There are no elevators going down into the Wieliczka Salt Mine (nine miles southeast of Kraków city centre; kopalnia.pl), no soothing mechanised whir to ease my journey into its cavernous depths. Instead, I walk down several hundred wooden steps that twist and turn inwards like an Escher print, burrowing 135m into the coolness of the earth. Inside lies an eerie subterranean world of labyrinthine passages, lakes and caverns. Although the temperature is kept at a constant 14-16°C, the draughts that whistle through the shafts, and the lack of natural light, make it feel much cooler.

The salt mine has been producing salt for more than 700 years, and dates back to an era when salt was as valuable a commodity as oil is today. Through the centuries, the salt miners have carved out chapels and religious statuettes as they work, many of which survive intact as an extraordinary testament to their ingenuity. The Chapel of The Blessed Kinga is a vast, echoing space lined with detailed carvings in the salt walls, including a reproduction of Leonardo da Vinci’s The Last Supper. Intricate chandeliers hang from the ceilings, lighting up the gloom with crystals made from glittering shards of translucent rock salt.

A legacy of loss

A lonesome rabbi in a long black coat walks along Kazimierz’s quiet streets bordered by brick walls paled pink by age. Founded in 1335 as an independent town, Kazimierz became home to Kraków’s Jews after their expulsion from the main city in 1494. Today, it’s imbued with an odd silence: a legacy of the extermination of the city’s Jewish population under the Nazis. Before the war 60,000 Jews lived here; now, there are barely 200.

The 16th-century Remuh Synagogue (ul Szeroka 40; 00-48-12-429-5735) is the only active synagogue left in Kraków and its cemetery contains row upon row of tombstones inscribed in Hebrew, carefully restored after Nazi damage. Adam Libon, the synagogue’s caretaker, tells me about his father, a 16-year-old Jew at the start of World War II – he was taken to three concentration camps before being rescued by factory owner Oskar Schindler, who took Jan to work in his Kraków enamelware factory. Jan survived, dying three years ago, aged 84. ‘It is very sad that so many people had to leave here,’ says Adam.
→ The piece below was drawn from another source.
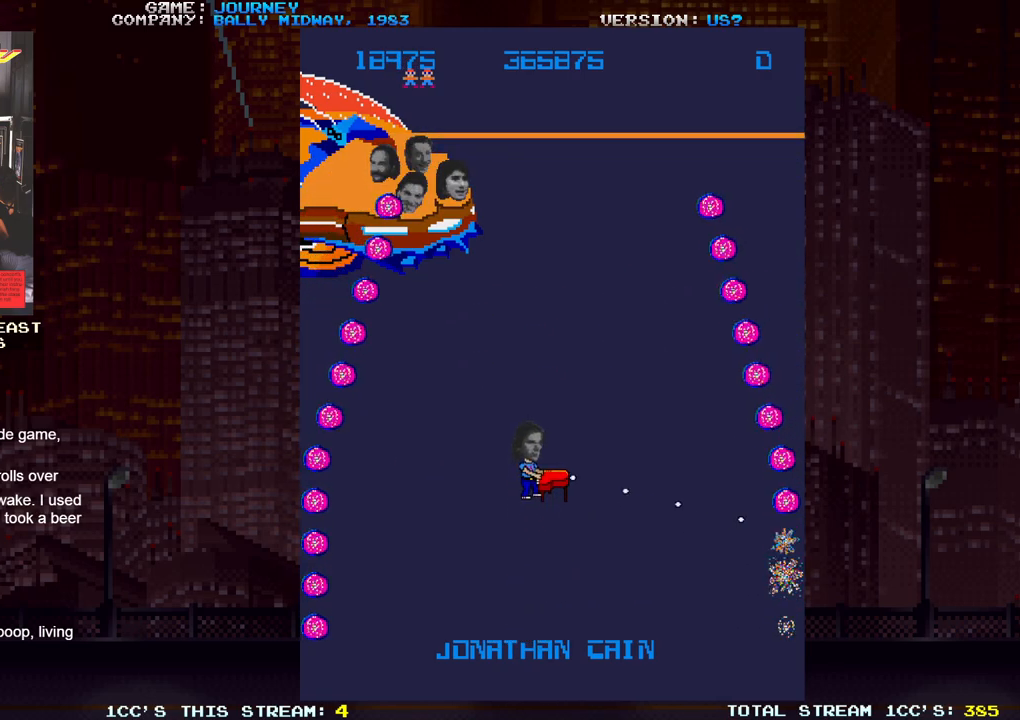
Gameplay with a controller (arcade stick); each line is a JSON object with the inputs held at the frame after it. "events" lists button and stick changes between this image and that frame as [ms after this image, input, new state], when the widget could be followed in between. Not read: L3 R3.
{"buttons": ["SQUARE"], "left_stick": "right", "events": [[17, "SQUARE", "up"], [117, "SQUARE", "down"], [200, "SQUARE", "up"], [300, "SQUARE", "down"], [383, "SQUARE", "up"], [483, "SQUARE", "down"]]}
Pockets of traditional culture survive: across from the synagogue is Klezmer-Hois (ul Szeroka 6; klezmer.pl), a Jewish restaurant with lace tablecloths and sepia photographs of men with ringlets, who gaze down at us through the years.

Once upon Wawel Hill

Walking up the gentle snowcovered slope towards The Royal Castle, my breath a wisp of steam in the cold air, I am enveloped by the dream-like notion that I have been transplanted into a story by the Grimm Brothers. I almost expect to see a distressed maiden unwinding her long hair from one of the windows of the Gothic-era castle, with its onion-shaped domes and ochre-tiled roofs pressed against the winter sky.

Set at the southernmost tip of the Old Town, a limestone outcrop rising out of the cobbled streets and surrounded by the glistening waters of the Vistula River, it’s easy to imagine fairytale royalty and mystical creatures in the grounds of Wawel Hill (wawel.krakow.pl). The castle has been the residence of Polish kings and queens for five centuries, and there’s even a Dragon’s Den – the damp cave beneath a line of turret fortifications is said to have housed a firebreathing beast that terrorised local residents in the city’s early days. The ruler, Prince Krak, offered his daughter’s hand in marriage to whoever could kill the dragon. Many died trying before a young cobbler struck upon a scheme to stuff a sheep with sulphur and leave it outside the animal’s lair. When the dragon ate it, he became unbearably thirsty and went to the river to drink – and the water caused his stomach to swell until it exploded. The dragon died. And the cobbler? He and his princess lived happily ever after.